• **ABOUT THIS EXERCISE**
Rewrite the rows below as a JSON list of strings, with one string for each line and blank lines left out. Leave the pictures out of your answer.

*** EXERCISE INPUT Section Begins ***

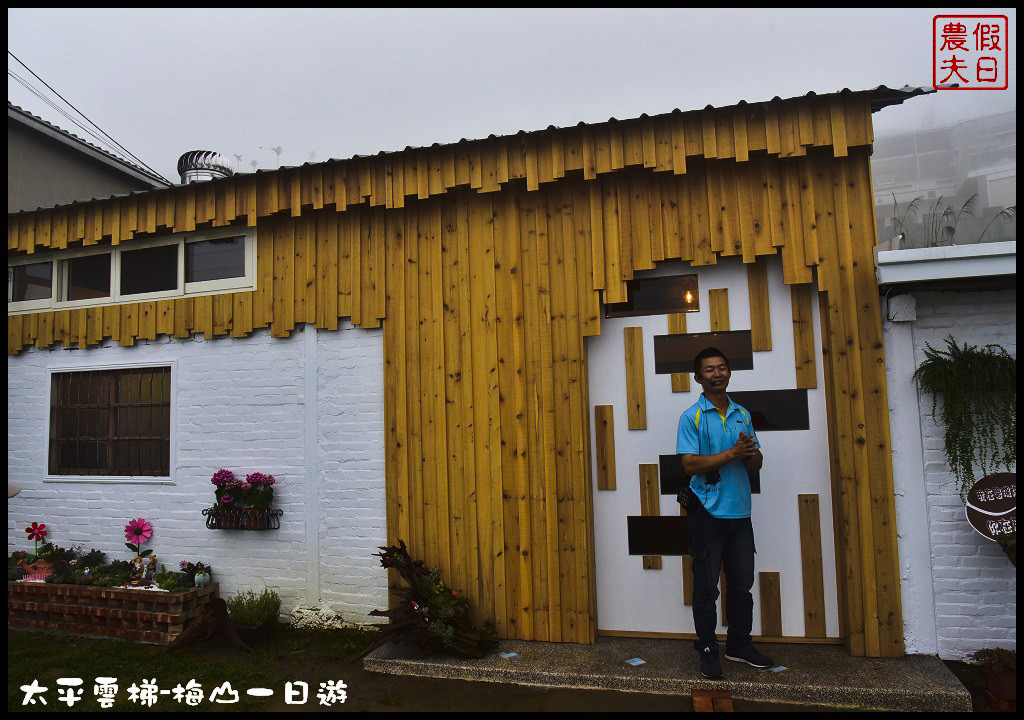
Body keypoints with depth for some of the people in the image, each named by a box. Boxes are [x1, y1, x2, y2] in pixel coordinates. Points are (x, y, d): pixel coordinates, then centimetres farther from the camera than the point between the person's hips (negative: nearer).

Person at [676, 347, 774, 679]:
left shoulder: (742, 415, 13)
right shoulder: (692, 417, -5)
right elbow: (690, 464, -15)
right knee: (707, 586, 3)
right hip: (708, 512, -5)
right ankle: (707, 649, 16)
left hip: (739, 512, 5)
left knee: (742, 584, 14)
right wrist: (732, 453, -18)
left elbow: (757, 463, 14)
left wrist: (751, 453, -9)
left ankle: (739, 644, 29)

*** EXERCISE INPUT Section Ends ***

• **THE ANSWER**
[
  "Body keypoints with depth for some of the people in the image, each named by a box. Boxes are [x1, y1, x2, y2] in pixel coordinates. Points are (x, y, d): pixel coordinates, then centimetres farther from the camera than the point between the person's hips (negative: nearer).",
  "Person at [676, 347, 774, 679]:",
  "left shoulder: (742, 415, 13)",
  "right shoulder: (692, 417, -5)",
  "right elbow: (690, 464, -15)",
  "right knee: (707, 586, 3)",
  "right hip: (708, 512, -5)",
  "right ankle: (707, 649, 16)",
  "left hip: (739, 512, 5)",
  "left knee: (742, 584, 14)",
  "right wrist: (732, 453, -18)",
  "left elbow: (757, 463, 14)",
  "left wrist: (751, 453, -9)",
  "left ankle: (739, 644, 29)"
]